The “old” mentality, says Ruh, meant designing products for “rocket scientists” and assuming that they would eventually, through trial and error, figure out how to use it. As a result, most products had features that people never used. Microsoft Word is the classic example of the “old” software design mentality, and it’s probably fair to say that most flat-screen televisions are shipped with more features than will ever be used by the typical consumer. Earlier in this paper, Joichi Ito spoke of throwing a design over a wall and expecting someone on the other side to turn it into a finished product. Ruh offers a similar thought, suggesting that many software designers neglect to consider the consequences of their designs on the end user. He predicts that more companies will require designers to come up with “zero installation time” products and services that work right out of the box, requiring no setup or fiddling to deliver expected levels of performance.
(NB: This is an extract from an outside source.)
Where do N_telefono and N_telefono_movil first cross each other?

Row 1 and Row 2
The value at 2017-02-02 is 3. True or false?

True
“People today assume they have a certain set of inalienable rights, such as the right to see water flowing when they turn on the tap and the right to see the lights go on when they touch a switch. People feel very strongly about those rights and they will get upset when they feel that their basic needs aren’t met,” says Ruh.
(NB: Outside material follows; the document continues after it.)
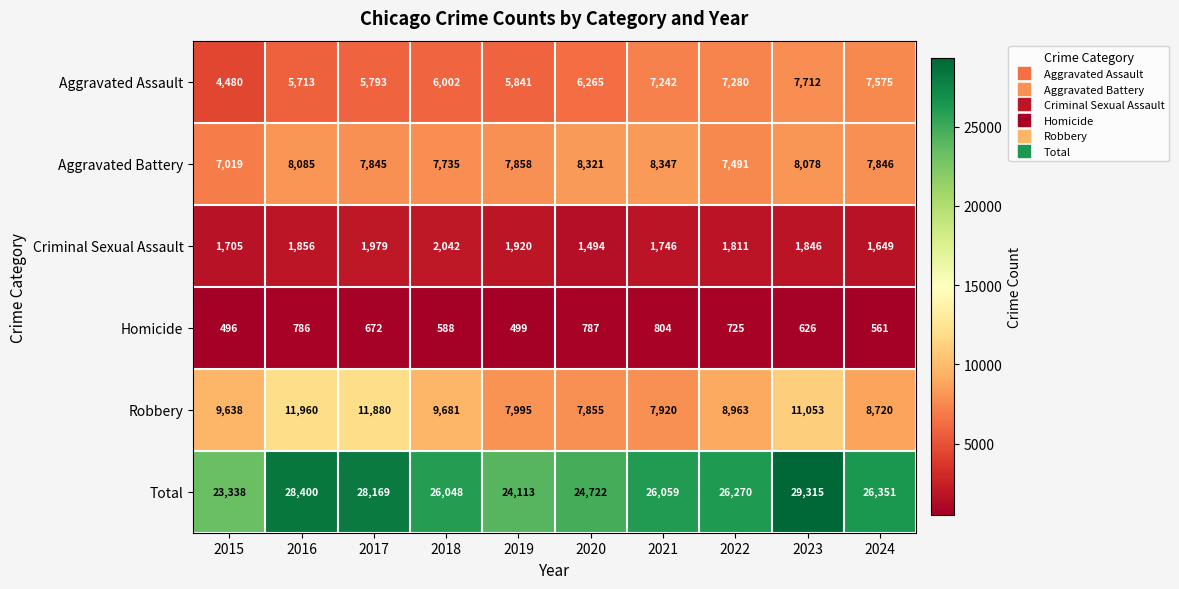

What is the average value of the Criminal Sexual Assault series?

1805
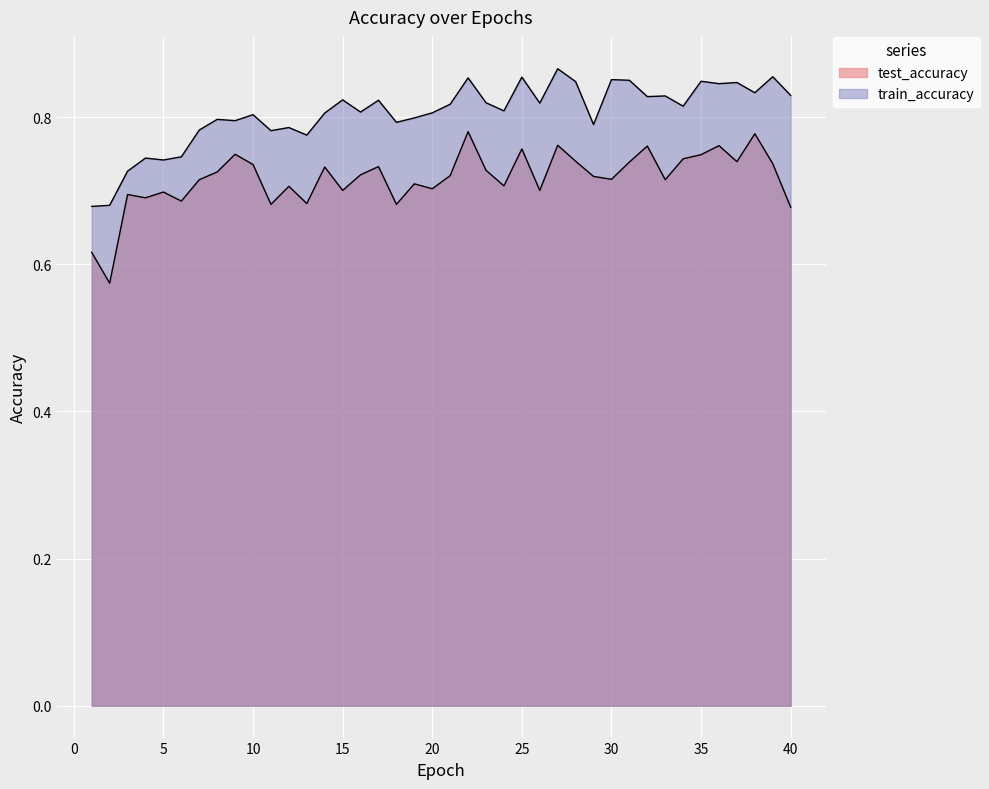

Which label corresponds to the largest value in the chart?

27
Is the Industrial Internet—the Internet of Things, the Internet of Everything—prepared to deliver that kind of service? Are products designed for the new age of smart devices capable of delivering on expectations such as continuous improvement, 24/7 reliability, and zero installation?
In a new book, The Zero Marginal Cost Society: The Internet of Things, The Collaborative Commons, and The Eclipse of Capitalism (Palgrave Macmillan), author Jeremy Rifkin notes that in 2007, “there were 10 million sensors connecting every type of human contrivance to the Internet of Things. In 2013, that number was set to exceed 3.5 billion, and even more impressive, by 2030 it is projected that 100 trillion sensors will connect to the IoT.”
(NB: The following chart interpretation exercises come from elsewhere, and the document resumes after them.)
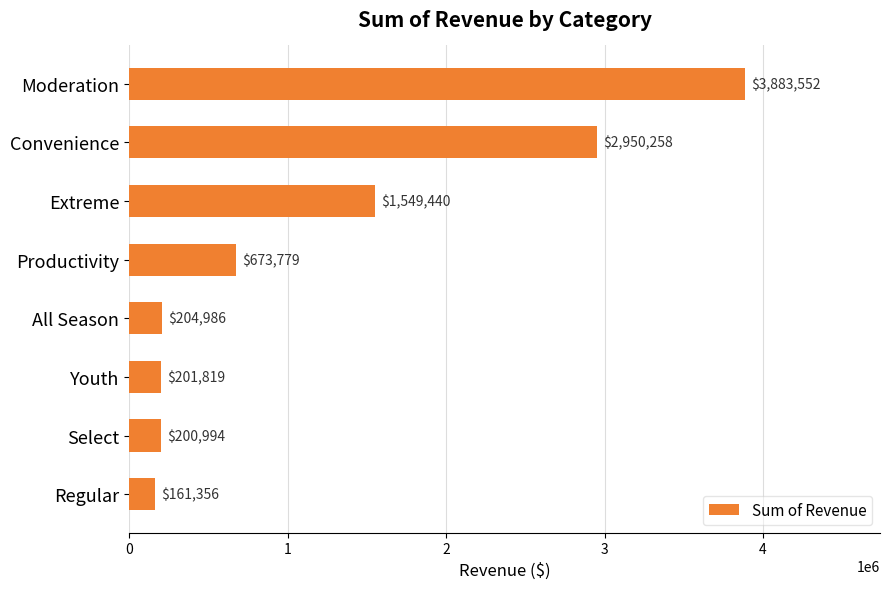

What position from the bottom is All Season?

4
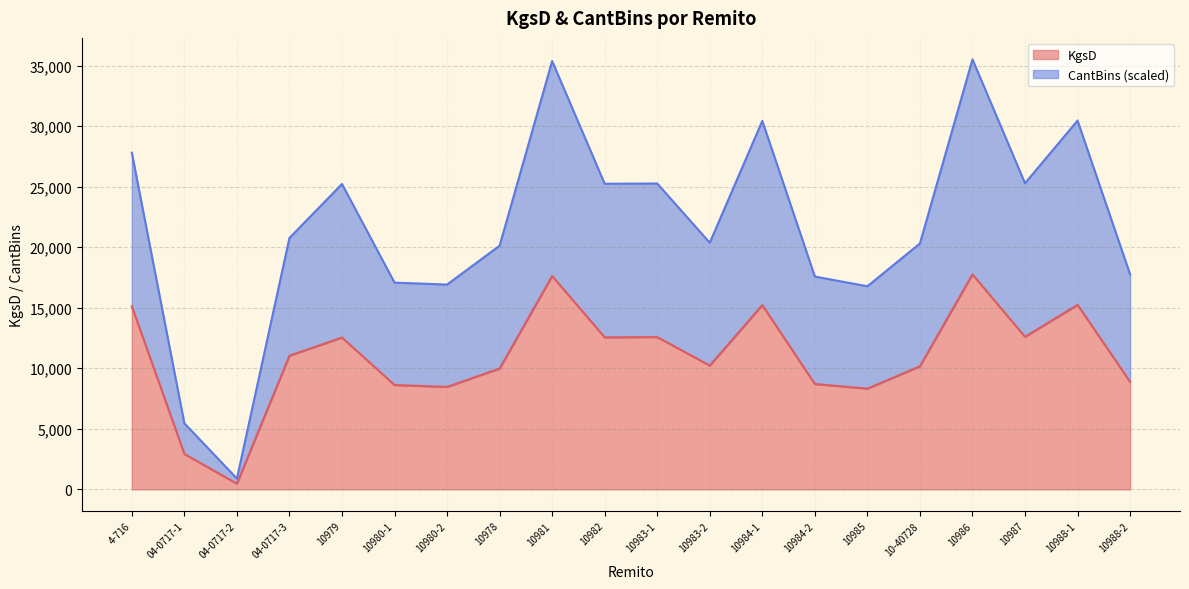

How many interior local peaks does the KgsD series have?

6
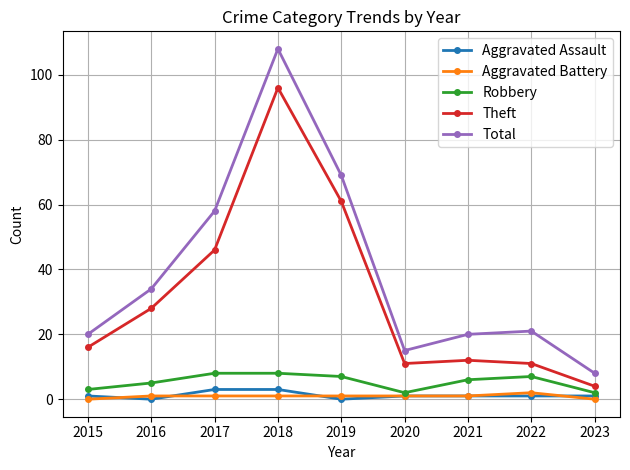

What is the difference between the maximum and minimum values in the Aggravated Assault series?

3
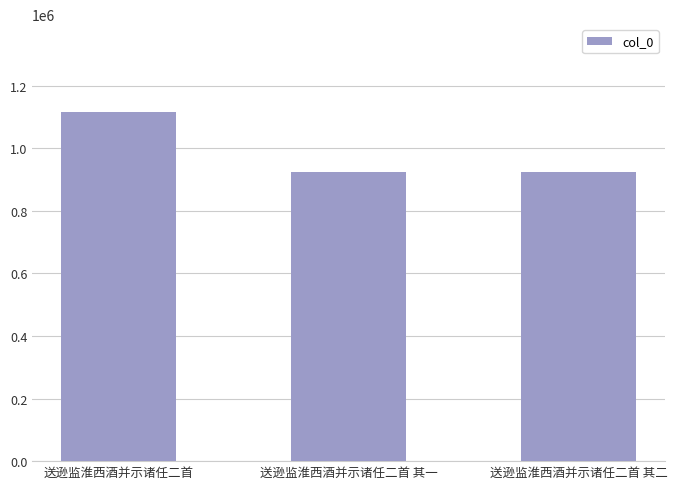

Is it true that the value at 送逊监淮西酒并示诸任二首 其二 is 924158?

True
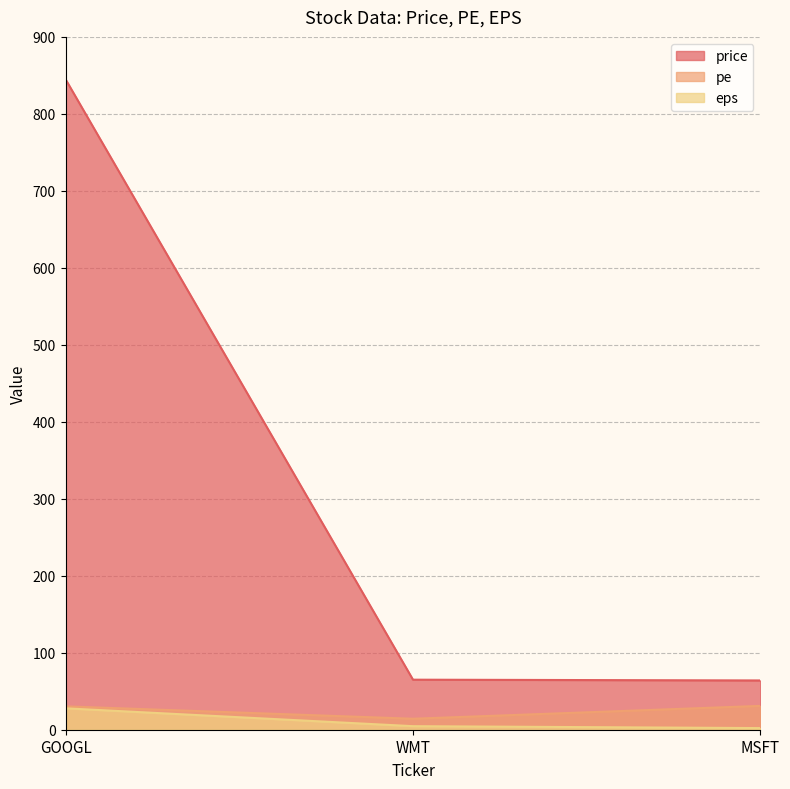

What is the sum of all price values?

974.0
It seems highly unlikely that the Internet—which was neither conceived nor designed to function as an industrial-strength communications system—will ever fulfill the role of a universal medium for connecting everything to everything. What seems more likely, however, is that machines will become smarter and more autonomous. We will design machines that we can trust to do the right thing, even when we’re not keeping an eye on them.
The concept of trustable machines returns us to our earlier conversation about the evolving relationships between software and hardware, and between design and manufacturing. Ideas such as “zero installation time,” “zero user interface,” and “invisible buttons” require ditching the old paradigms of software versus hardware and design versus manufacturing. As we become increasingly dependent on our gadgets and devices, our primary concerns will narrow down to safety, reliability, redundancy, and survivability. In a world of brilliant machines and 100 trillion networked sensors, the main question will be, “Does this thing actually work?”
1 In April 2014, after Amanda Peyton was interviewed for this report, Grand St. announced that it would be acquired by Etsy. “While this is a big step for us as a company, we plan to change very little about the site and your experience of Grand St. in the near term,” Amanda Peyton wrote on her blog. “We exist to bring you the best in indie electronics from designers and makers all over the world, and we’ll continue to do that at grandst.com. We will continue to launch new features and have a few coming out soon that we think you’ll love.”
2 Joichi Ito is also cochair of the upcoming O’Reilly Solid Conference.
3 According to its home page, “Arduino is an open source electronics prototyping platform based on flexible, easy-to-use hardware and software. It’s intended for artists, designers, hobbyists, and anyone interested in creating interactive objects or environments.”